Copy the part of the Belmont Stakes preview below word for word, starting with "If you watch" and going on through "1 1/2-mile Belmont.".

#### Passage shown

If you watch the full Kentucky Derby gallop-out, no horse was moving better after the run for the roses than Stately Victor. That can be a sucker angle many times for a handicapper who thinks a horse might have more than he showed in a race. But it also can be an indicator of a horse who will keep on pounding out the tempo in a race like the 1 1/2-mile Belmont.
If you were trying to project a never-has-been horse into a Belmont Stakes winner based only on the gallop-out of a race, you'd certainly be guilty of stretching. But the fact of that matter is Stately Victor ran perhaps the most impressive prep race of any horse not named Eskendereya when he annihilated the Blue Grass Stakes at Keeneland. In hindsight, that race has gone on to produce the third- and fourth-place finishers in the Kentucky Derby (Paddy O' Prado and Make Music For Me) as well as the Preakness runner-up (First Dude).
The price should be right in the 10-1 to 15-1 range, and you get a rider in Alan Garcia who rides this track very well. Bottom line: Win contender will be used in all spots in the exotics.
2. ICE BOX (post 6, 3-1 odds)
After closing into a pair of 1:10-and-change paces in the Florida Derby and Kentucky Derby, the fair question for Ice Box's Belmont Stakes evaluation will be: Just what can he do without pace help? Saturday's projected pace appears rather pedestrian on paper unless First Dude fails to settle and runs off in a Preakness-like tempo.
I find Ice Box to be a very genuine racehorse, and that his allowance win Jan. 18 at Gulfstream was accomplished in exactly the style questioned, behind a slow pace with no help whatsoever. It was that race four-plus months ago that signaled him in Countdown as a horse to watch on this Triple Crown trail. Now he comes to the Belmont Stakes as a deserving favorite who has only a mistimed (but visually impressive) middle-move in the Fountain of Youth Stakes blemishing his 2010 resume.
Like Stately Victor, he's taking the Derby-to-Belmont approach with nothing but strong workouts between. Zito used that formula to success with Birdstone in 2004 when foiling Smarty Jones' Triple Crown bid. Ice Box appears every bit Birdstone's equal in terms of accomplishment to this point in his career, if not superior. Of course, Birdstone went on to win the Belmont and Travers, so Ice Box has some work to do before eclipsing that full body of work. But if you're Zito or a fan of Ice Box, you have to like where you stand coming into the Belmont. Bottom line: Win contender will be used in all spots in the exotics.
1. INTERACTIF (post 12, 12-1 odds)
Because Ice Box's three career victories have come by a combined margin of one length, there's no shame in a horseplayer looking for some value in the top spot. The search for the "now" horse with a pedigree, trainer and upside to close out the 2010 classics has landed this eye on Interactif.

########
#### Entries supplied

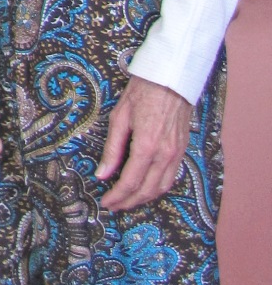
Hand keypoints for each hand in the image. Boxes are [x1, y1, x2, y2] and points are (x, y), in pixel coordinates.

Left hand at [96, 75, 193, 210]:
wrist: (171, 78)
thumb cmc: (142, 92)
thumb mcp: (120, 117)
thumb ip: (112, 149)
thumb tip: (102, 174)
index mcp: (146, 146)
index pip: (130, 182)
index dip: (117, 196)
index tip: (106, 202)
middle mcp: (165, 154)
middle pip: (146, 190)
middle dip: (129, 202)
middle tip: (114, 206)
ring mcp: (176, 154)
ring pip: (161, 188)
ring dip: (144, 198)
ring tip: (128, 200)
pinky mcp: (182, 150)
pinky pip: (171, 177)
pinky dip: (158, 188)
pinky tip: (146, 187)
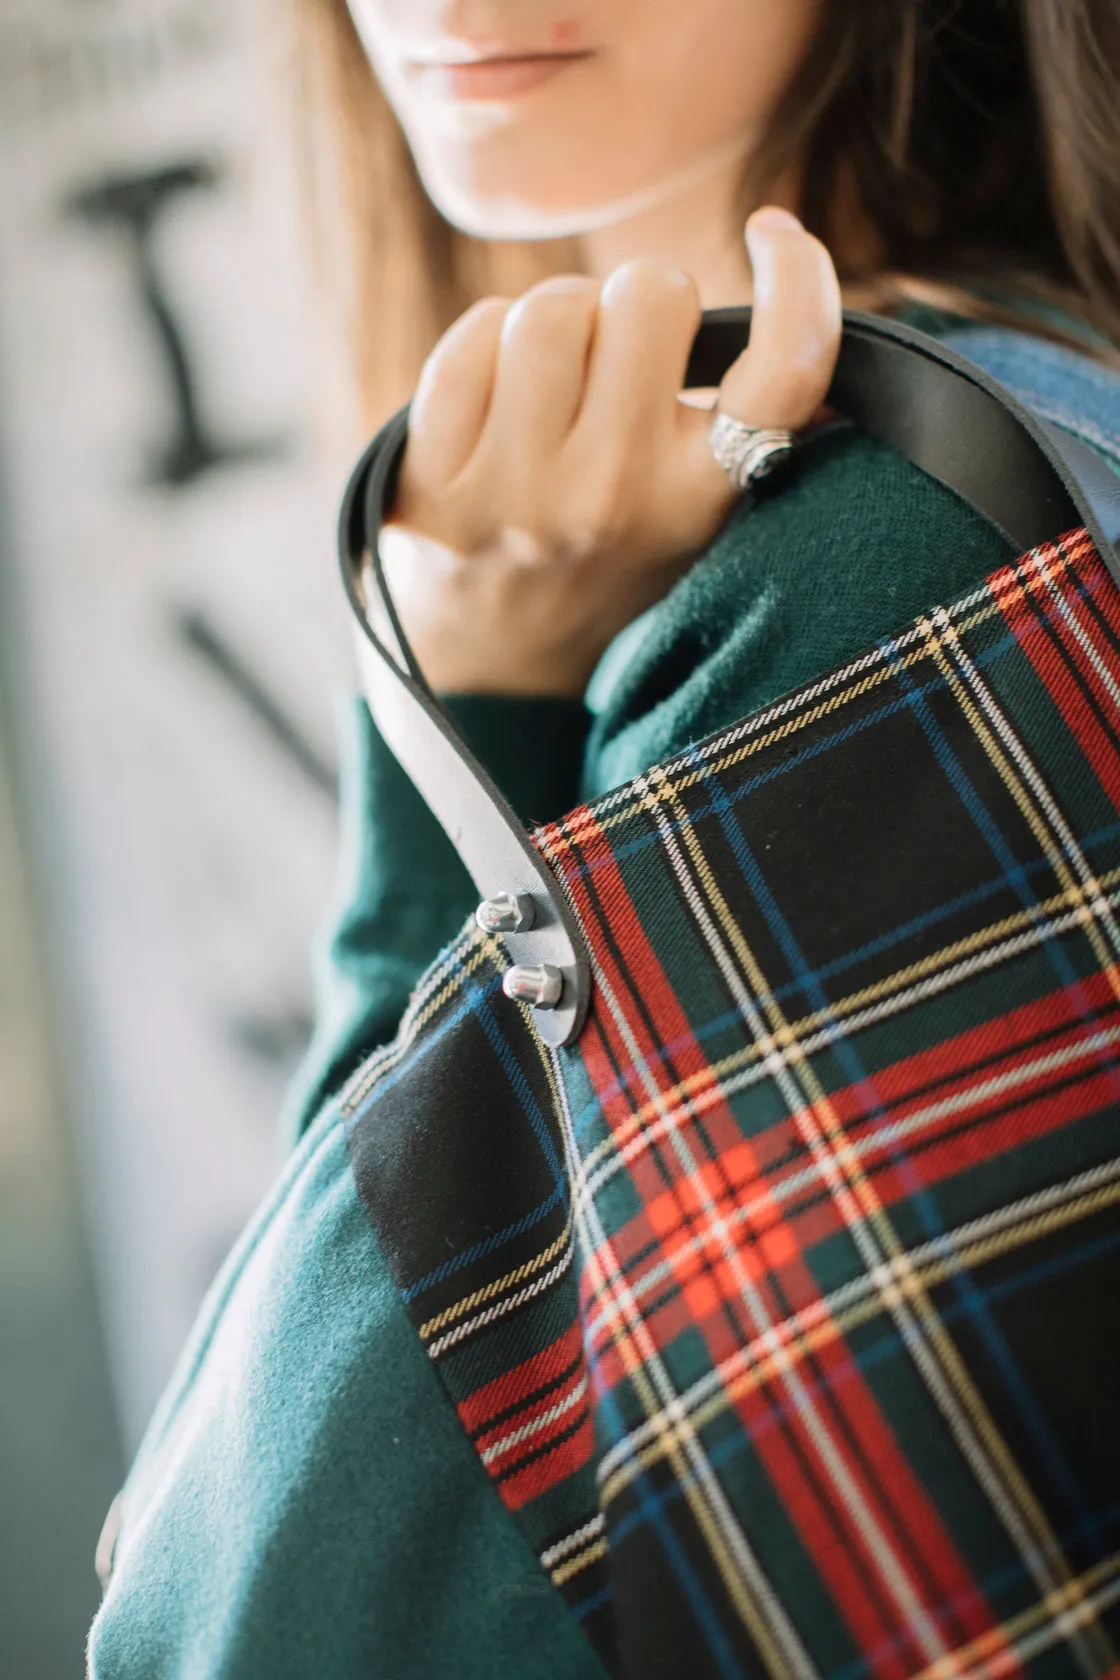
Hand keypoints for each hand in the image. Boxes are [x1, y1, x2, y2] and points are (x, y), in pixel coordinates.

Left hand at [376, 207, 841, 696]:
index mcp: (700, 504)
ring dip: (558, 322)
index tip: (775, 235)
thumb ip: (755, 435)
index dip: (802, 279)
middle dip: (640, 303)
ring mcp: (515, 494)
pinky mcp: (433, 484)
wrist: (494, 671)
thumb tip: (830, 315)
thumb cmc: (609, 560)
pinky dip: (487, 347)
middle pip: (650, 293)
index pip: (788, 368)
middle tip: (621, 360)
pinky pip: (473, 338)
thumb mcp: (700, 518)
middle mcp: (613, 499)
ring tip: (556, 386)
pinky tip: (496, 400)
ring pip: (553, 307)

########

■ **Reply**:
If you watch the full Kentucky Derby gallop-out, no horse was moving better after the run for the roses than Stately Victor. That can be a sucker angle many times for a handicapper who thinks a horse might have more than he showed in a race. But it also can be an indicator of a horse who will keep on pounding out the tempo in a race like the 1 1/2-mile Belmont.